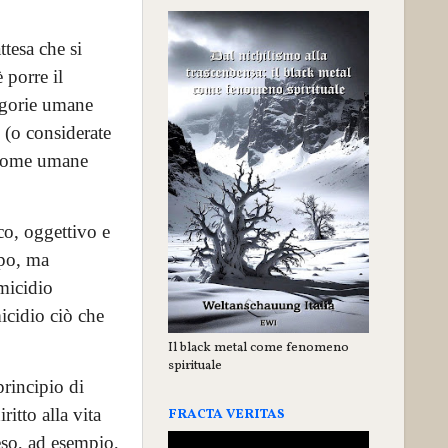
tesa che si
 porre il
tegorie umane
 (o considerate
 come umane
co, oggettivo e
ppo, ma
omicidio
icidio ciò che
Il black metal come fenomeno
spirituale
principio di
itto alla vita
FRACTA VERITAS
eso, ad esempio,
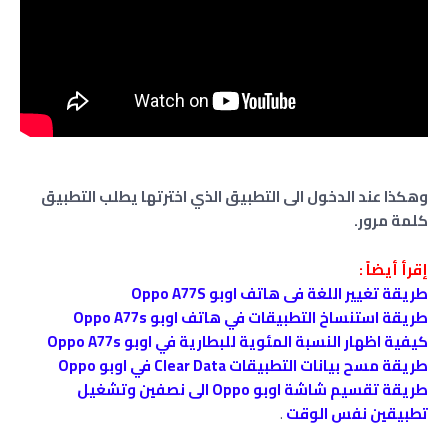
وهكذا عند الدخول الى التطبيق الذي اخترتها يطلب التطبيق
كلمة مرور.
إقرأ أيضاً :
طريقة تغيير اللغة فى هاتف اوبو Oppo A77S
طريقة استنساخ التطبيقات في هاتف اوبو Oppo A77s
كيفية اظهار النسبة المئوية للبطارية في اوبو Oppo A77s
طريقة مسح بيانات التطبيقات Clear Data في اوبو Oppo
طريقة تقسيم شاشة اوبو Oppo الى نصفين وتشغيل
تطبيقين نفس الوقت
.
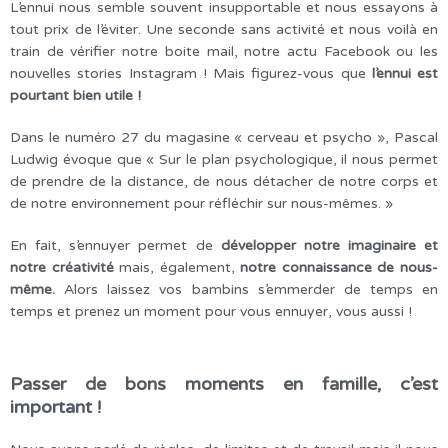
L’ennui nous semble souvent insupportable et nous essayons à
tout prix de l’éviter. Une seconde sans activité et nous voilà en
train de vérifier notre boite mail, notre actu Facebook ou les
nouvelles stories Instagram ! Mais figurez-vous que
l’ennui est
pourtant bien utile !
Dans le numéro 27 du magasine « cerveau et psycho », Pascal
Ludwig évoque que « Sur le plan psychologique, il nous permet
de prendre de la distance, de nous détacher de notre corps et
de notre environnement pour réfléchir sur nous-mêmes. »
En fait, s’ennuyer permet de
développer notre imaginaire et
notre créativité
mais, également,
notre connaissance de nous-
même.
Alors laissez vos bambins s’emmerder de temps en
temps et prenez un moment pour vous ennuyer, vous aussi !
Passer de bons moments en famille, c’est
important !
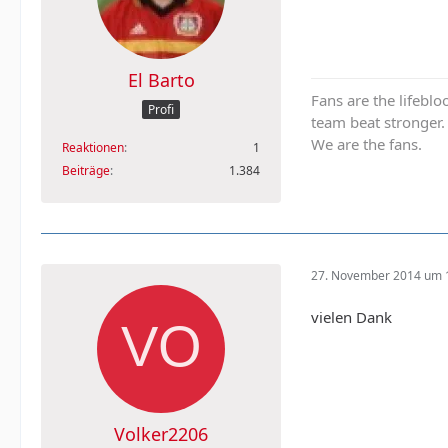
El Barto
Fans are the lifebl
Profi
team beat stronger.
We are the fans.
Reaktionen
1
Beiträge
1.384
27. November 2014 um 
vielen Dank
Volker2206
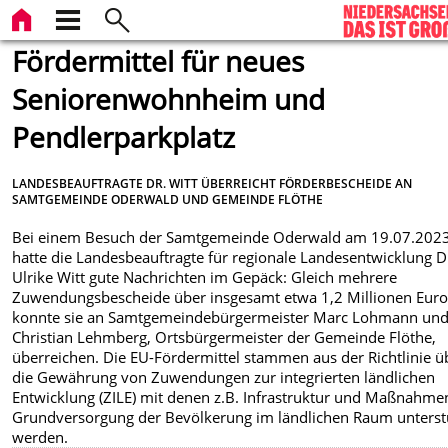
Fördermittel für neues
Seniorenwohnheim und
Pendlerparkplatz
LANDESBEAUFTRAGTE DR. WITT ÜBERREICHT FÖRDERBESCHEIDE AN
SAMTGEMEINDE ODERWALD UND GEMEINDE FLÖTHE
Bei einem Besuch der Samtgemeinde Oderwald am 19.07.202
hatte die Landesbeauftragte für regionale Landesentwicklung D
Ulrike Witt gute Nachrichten im Gepäck: Gleich mehrere
Zuwendungsbescheide über insgesamt etwa 1,2 Millionen Eur
konnte sie an Samtgemeindebürgermeister Marc Lohmann un
Christian Lehmberg, Ortsbürgermeister der Gemeinde Flöthe,
überreichen. Die EU-Fördermittel stammen aus der Richtlinie ü
die Gewährung von Zuwendungen zur integrierten ländlichen
Entwicklung (ZILE) mit denen z.B. Infrastruktur und Maßnahme
Grundversorgung der Bevölkerung im ländlichen Raum unterst
werden.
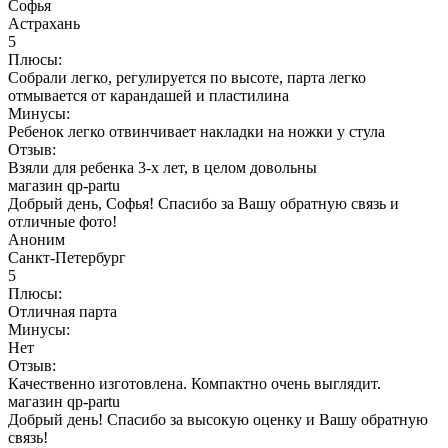
Софья
Астрахань
5
Плюсы:
Собрали легко, регулируется по высоте, парта легко
отмывается от карандашей и пластилина
Минусы:
Ребенок легко отвинчивает накладки на ножки у стула
Отзыв:
Взяли для ребенка 3-х лет, в целом довольны
магазин qp-partu
Добрый день, Софья! Спасибо за Вашу обратную связь и
отличные фото!
Аноним
Санкт-Петербург
5
Плюсы:
Отличная парта
Минусы:
Нет
Отзыв:
Качественно изготовлена. Компактно очень выглядит.
магазин qp-partu
Добрый день! Спасибо за высокую оценку и Вашу обратную
связь!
+ + + + + + +
_Required action_. All of the material shown above needs to be duplicated exactly. Omit every picture.

_Answer below_.
tesa che si
 porre il
tegorie umane
 (o considerate
 come umane
co, oggettivo e
ppo, ma
omicidio
icidio ciò che
Il black metal come fenomeno
spirituale
principio di
itto alla vita
FRACTA VERITAS
eso, ad esempio,
وهكذا عند الدخول الى التطبيق الذي اخترتها يطلب التطبيق
كلمة مرور.
إقرأ أيضاً :
طريقة تغيير اللغة فى هاتف اوبو Oppo A77S
طريقة استنساخ التطبيقات في هاتف اوبو Oppo A77s
كيفية اظهار النسبة المئوية للبطارية في اوبو Oppo A77s
طريقة مسح بيانات التطبيقات Clear Data في اوبو Oppo
طريقة تقسيم شاشة اوبو Oppo الى نصفين وتشغيل
تطبيقين نفس الوقت
.
L’ennui nous semble souvent insupportable et nous essayons à
tout prix de l’éviter. Une seconde sans activité et nous voilà en
train de vérifier notre boite mail, notre actu Facebook ou les
nouvelles stories Instagram ! Mais figurez-vous que
l’ennui est
pourtant bien utile !
Dans le numéro 27 du magasine « cerveau et psycho », Pascal
Ludwig évoque que « Sur le plan psychologique, il nous permet
de prendre de la distance, de nous détacher de notre corps et
de notre environnement pour réfléchir sur nous-mêmes. »
En fait, s’ennuyer permet de
développer notre imaginaire et
notre créativité
mais, également,
notre connaissance de nous-
même.
Alors laissez vos bambins s’emmerder de temps en
temps et prenez un moment pour vous ennuyer, vous aussi !
Passer de bons moments en famille, c’est
important !
El Barto
Fans are the lifebl
Profi
team beat stronger.
We are the fans.
Reaktionen
1
Beiträge
1.384
27. November 2014 um 
vielen Dank
Volker2206
Fördermittel für neues
Seniorenwohnheim und
Pendlerparkplatz
LANDESBEAUFTRAGTE DR. WITT ÜBERREICHT FÖRDERBESCHEIDE AN
SAMTGEMEINDE ODERWALD UND GEMEINDE FLÖTHE
Bei einem Besuch der Samtgemeinde Oderwald am 19.07.202
hatte die Landesbeauftragte für regionale Landesentwicklung D
Ulrike Witt gute Nachrichten im Gepäck: Gleich mehrere
Zuwendungsbescheide über insgesamt etwa 1,2 Millionen Eur
konnte sie an Samtgemeindebürgermeister Marc Lohmann un
Christian Lehmberg, Ortsbürgermeister der Gemeinde Flöthe,
überreichen. Die EU-Fördermittel stammen aus der Richtlinie ü
die Gewährung von Zuwendungen zur integrierten ländlichen
Entwicklung (ZILE) mit denen z.B. Infrastruktur und Maßnahme
Grundversorgung der Bevölkerung im ländlichen Raum unterst
werden.
Софья
Астрахань
5
Плюсы:
Собрали легко, регулируется по высоте, парта легко
отмывается от карандашей и пластилина
Минусы:
Ребенок легко отвинчивает накладки на ножки у стула
Отзыв:
Взяли для ребенка 3-х лет, в целом довольны
магазин qp-partu
Добрый день, Софья! Спасибо за Вашу обратную связь и
отличные фото!
Аноним
Санкт-Петербург
5
Плюсы:
Отличная парта
Минусы:
Нет
Отзыв:
Качественно изготовлена. Компактно очень выглядит.
магазин qp-partu
Добрый день! Спасибо за высокую оценку и Вашу обратную
связь!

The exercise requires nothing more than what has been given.